The company, which in the past had enjoyed profit margins of more than 14 per cent, is now recording close to 10 per cent.
Lai said the construction sector remains very competitive and the rising cost is further affected by increases in building materials and manpower costs.
For Ireka, cost optimisation, which looks at the most cost-effective or highest achievable performance under the given constraints, will be its key focus for the next few years.
For the financial year ended March 31 2013, Ireka recorded a pre-tax loss of RM38.4 million compared with a pre-tax profit of RM14.1 million in the year before, largely due to a share of loss of Aseana Properties Ltd of RM19.7 million, and losses incurred by the construction segment, which posted lower revenues.
"Construction still contributes a bulk to our earnings. If there is a significant price increase for construction, it will have an impact on our margin. What we do is cost optimise.
"We have budgeted cost increase for certain contracts.

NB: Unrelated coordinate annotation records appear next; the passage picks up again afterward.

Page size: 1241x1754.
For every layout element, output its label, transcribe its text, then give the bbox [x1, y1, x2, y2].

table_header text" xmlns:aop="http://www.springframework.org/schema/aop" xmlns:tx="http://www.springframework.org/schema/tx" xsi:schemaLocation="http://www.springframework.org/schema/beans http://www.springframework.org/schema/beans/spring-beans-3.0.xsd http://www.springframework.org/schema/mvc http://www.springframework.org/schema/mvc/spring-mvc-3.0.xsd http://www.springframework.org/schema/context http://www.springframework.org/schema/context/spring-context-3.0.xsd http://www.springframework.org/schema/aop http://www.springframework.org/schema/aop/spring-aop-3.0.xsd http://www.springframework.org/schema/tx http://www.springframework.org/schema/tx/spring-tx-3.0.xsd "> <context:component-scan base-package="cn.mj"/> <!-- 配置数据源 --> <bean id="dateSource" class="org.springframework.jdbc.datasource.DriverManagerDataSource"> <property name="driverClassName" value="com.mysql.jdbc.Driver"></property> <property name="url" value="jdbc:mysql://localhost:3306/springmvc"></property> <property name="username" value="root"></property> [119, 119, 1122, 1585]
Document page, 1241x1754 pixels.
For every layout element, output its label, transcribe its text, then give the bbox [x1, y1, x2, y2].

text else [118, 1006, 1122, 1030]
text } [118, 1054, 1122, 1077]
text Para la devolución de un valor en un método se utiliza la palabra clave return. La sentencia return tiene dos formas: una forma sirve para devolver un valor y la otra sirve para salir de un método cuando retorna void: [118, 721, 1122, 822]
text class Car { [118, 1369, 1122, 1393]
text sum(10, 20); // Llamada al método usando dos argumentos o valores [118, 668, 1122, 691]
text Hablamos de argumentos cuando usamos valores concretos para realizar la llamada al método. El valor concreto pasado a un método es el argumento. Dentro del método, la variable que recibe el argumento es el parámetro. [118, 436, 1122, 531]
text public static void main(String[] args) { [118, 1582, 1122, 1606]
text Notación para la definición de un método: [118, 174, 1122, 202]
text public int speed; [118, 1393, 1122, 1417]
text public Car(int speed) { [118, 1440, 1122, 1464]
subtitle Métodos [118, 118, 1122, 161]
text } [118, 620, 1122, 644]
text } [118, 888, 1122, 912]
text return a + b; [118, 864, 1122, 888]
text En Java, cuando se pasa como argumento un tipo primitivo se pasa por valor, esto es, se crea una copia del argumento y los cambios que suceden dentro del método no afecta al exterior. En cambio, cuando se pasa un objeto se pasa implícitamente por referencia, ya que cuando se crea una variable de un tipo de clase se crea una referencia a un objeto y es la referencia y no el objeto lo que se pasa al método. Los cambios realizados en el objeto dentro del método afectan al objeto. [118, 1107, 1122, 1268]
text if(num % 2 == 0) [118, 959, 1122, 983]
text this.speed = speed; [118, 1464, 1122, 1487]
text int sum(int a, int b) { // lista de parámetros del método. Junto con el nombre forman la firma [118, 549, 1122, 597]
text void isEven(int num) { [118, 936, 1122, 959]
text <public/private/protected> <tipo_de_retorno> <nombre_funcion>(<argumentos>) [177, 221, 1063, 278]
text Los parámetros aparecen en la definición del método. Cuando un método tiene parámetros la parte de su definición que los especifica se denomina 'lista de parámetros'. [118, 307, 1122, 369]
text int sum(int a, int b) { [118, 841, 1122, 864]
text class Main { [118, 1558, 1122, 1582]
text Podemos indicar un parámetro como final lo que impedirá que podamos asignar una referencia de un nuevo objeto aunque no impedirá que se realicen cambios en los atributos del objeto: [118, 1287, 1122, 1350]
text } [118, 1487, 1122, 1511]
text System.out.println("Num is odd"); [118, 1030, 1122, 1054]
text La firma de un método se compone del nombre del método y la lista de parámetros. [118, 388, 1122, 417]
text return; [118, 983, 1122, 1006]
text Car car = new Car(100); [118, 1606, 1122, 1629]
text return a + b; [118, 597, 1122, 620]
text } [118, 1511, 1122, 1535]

"It's not possible to achieve margins of 14 to 15 per cent but we will try to get the highest level," Lai said after the company's shareholders' meeting, here, yesterday.
Ireka has RM1.1 billion worth of jobs that would take three years to complete. They are Imperia Puteri Harbour serviced apartments and offices in Johor; MRT elevated viaduct civil works package V7; Solstice@Pan'gaea mixed office and apartments in Cyberjaya; The RuMa Hotel and Residence in Kuala Lumpur; and KL Eco City Vogue Suites.
Its property development division is launching six projects over the next two years in Nilai, Kajang and Kuala Lumpur, worth a combined RM2.2 billion.
Lai said the properties will be launched based on current market prices.